16  Support vector machines

A support vector machine (SVM) (Vapnik, 1999) looks for gaps between clusters in the data, based on the extreme observations in each class. In this sense it mirrors the graphical approach described Chapter 7, in which we searched for gaps between groups. It can be viewed as similar to LDA, in that the boundary between classes is a hyperplane. The difference between LDA and SVM is the placement of the boundary. LDA uses the means and covariance matrices of the classes to place the boundary, but SVM uses extreme observations.

The key elements of the SVM model to extract are:

  • support vectors
  • separating hyperplane.

SVM is widely used for it’s ability to fit non-linear classification models in a simple fashion using kernels in the boundary equation. We are focusing on linear methods here because it makes for a useful comparison with how the models differ from those provided by SVM. SVM tends to place the boundary between groups in a gap, if it exists. This is nice from a visual perspective because when we look at differences between classes using a tour, we naturally focus on the gaps. SVM better fits this perception than LDA.

Non-linear SVM models are interesting to examine also. Mostly one would examine the boundaries between classes which can be done in the same way that is documented in the Chapter 14 and Chapter 15.

16.1 Components of the SVM model

To illustrate the approach, we use two simple simulated data examples. Both have only two variables, and two classes. Explaining SVM is easier when there are just two groups. In the first data set the two classes have different covariances matrices, which will cause trouble for LDA, but SVM should see the gap between the two clusters and place the separating hyperplane in the middle of the gap. In the second data set the two groups are concentric circles, with the inner one solid. A non-linear SVM should be fitted to this data, which should see circular gap between the two classes.

Note that the svm function in the e1071 package will automatically scale observations into the range \([0,1]\).
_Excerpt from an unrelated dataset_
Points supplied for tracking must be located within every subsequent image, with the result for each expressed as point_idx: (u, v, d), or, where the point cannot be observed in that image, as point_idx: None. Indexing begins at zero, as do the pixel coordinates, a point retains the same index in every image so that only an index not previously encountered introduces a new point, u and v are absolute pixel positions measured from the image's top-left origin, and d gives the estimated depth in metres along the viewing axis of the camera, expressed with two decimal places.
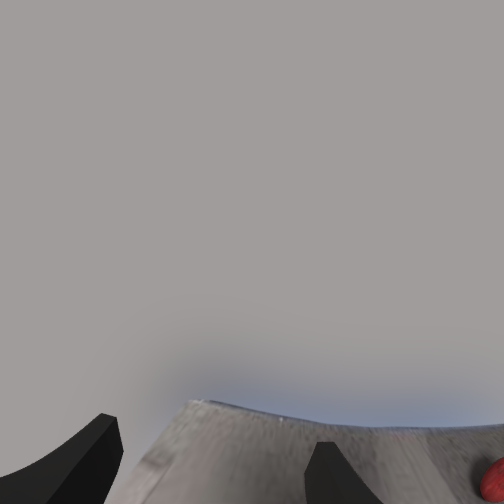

To make it easier to examine the fitted model, it is best to scale your data first, and then fit the model.

Code to simulate data examples
# Toy examples
library(mulgar)
library(ggplot2)
library(geozoo)
library(tourr)

set.seed(1071)
n1 <- 162
vc1 <- matrix(c(1, -0.7, -0.7, 1), ncol=2, byrow=TRUE)
c1 <- rmvn(n=n1, p=2, mn=c(-2, -2), vc=vc1)
vc2 <- matrix(c(1, -0.4, -0.4, 1)*2, ncol=2, byrow=TRUE)
n2 <- 138
c2 <- rmvn(n=n2, p=2, mn=c(2, 2), vc=vc2)
df1 <- data.frame(x1=mulgar:::scale2(c(c1[,1], c2[,1])), 
                 x2=mulgar:::scale2(c(c1[,2], c2[,2])), 
                 cl = factor(c(rep("A", n1), 
                               rep("B", n2))))
c1 <- sphere.hollow(p=2, n=n1)$points*3 + 
  c(rnorm(n1, sd=0.3), rnorm(n1, sd=0.3))
c2 <- sphere.solid.random(p=2, n=n2)$points
df2 <- data.frame(x1=mulgar:::scale2(c(c1[,1], c2[,1])), 
                  x2=mulgar:::scale2(c(c1[,2], c2[,2])), 
                  cl = factor(c(rep("A", n1), 
                               rep("B", n2))))
library(classifly)
library(e1071)
df1_svm <- svm(cl~., data=df1, 
                     probability=TRUE, 
                     kernel="linear", 
               scale=FALSE)
df1_svm_e <- explore(df1_svm, df1)

df2_svm <- svm(cl~., data=df2,  
                     probability=TRUE, 
                     kernel="radial")
df2_svm_e <- explore(df2_svm, df2)
Code to make plots
library(patchwork)
library(colorspace)
s1 <- ggplot() + 
  geom_point(data=df1, aes(x=x1, y=x2, colour=cl),
             shape=20) +
  scale_colour_discrete_divergingx(palette="Zissou 1") +
  geom_point(data=df1_svm_e[(!df1_svm_e$.BOUNDARY)&(df1_svm_e$.TYPE=="simulated"),], 
             aes(x=x1, y=x2, colour=cl), shape=3) +
  geom_point(data=df1[df1_svm$index,], 
             aes(x=x1, y=x2, colour=cl), 
             shape=4, size=4) +
  theme_minimal() +
  theme(aspect.ratio=1, legend.position = "none") +
  ggtitle("(a)")

s2 <- ggplot() + 
  geom_point(data=df2, aes(x=x1, y=x2, colour=cl), shape=20) +
  scale_colour_discrete_divergingx(palette="Zissou 1") +
  geom_point(data=df2_svm_e[(!df2_svm_e$.BOUNDARY)&(df2_svm_e$.TYPE=="simulated"),], 
             aes(x=x1, y=x2, colour=cl), 
             shape=3) +
  geom_point(data=df2[df2_svm$index,], 
             aes(x=x1, y=x2, colour=cl), 
             shape=4, size=4) +
  theme_minimal() +
  theme(aspect.ratio=1, legend.position = "none") +
  ggtitle("(b)")

s1+s2
Figure 16.1: SVM classifier fit overlaid on two simulated data examples: (a) groups with different variance-covariance, fitted using a linear kernel, (b) groups with non-linear separation, fitted using a radial kernel. The band of points shown as ‘+’ mark the SVM boundary, and points marked by ‘x’ are the support vectors used to define the boundary.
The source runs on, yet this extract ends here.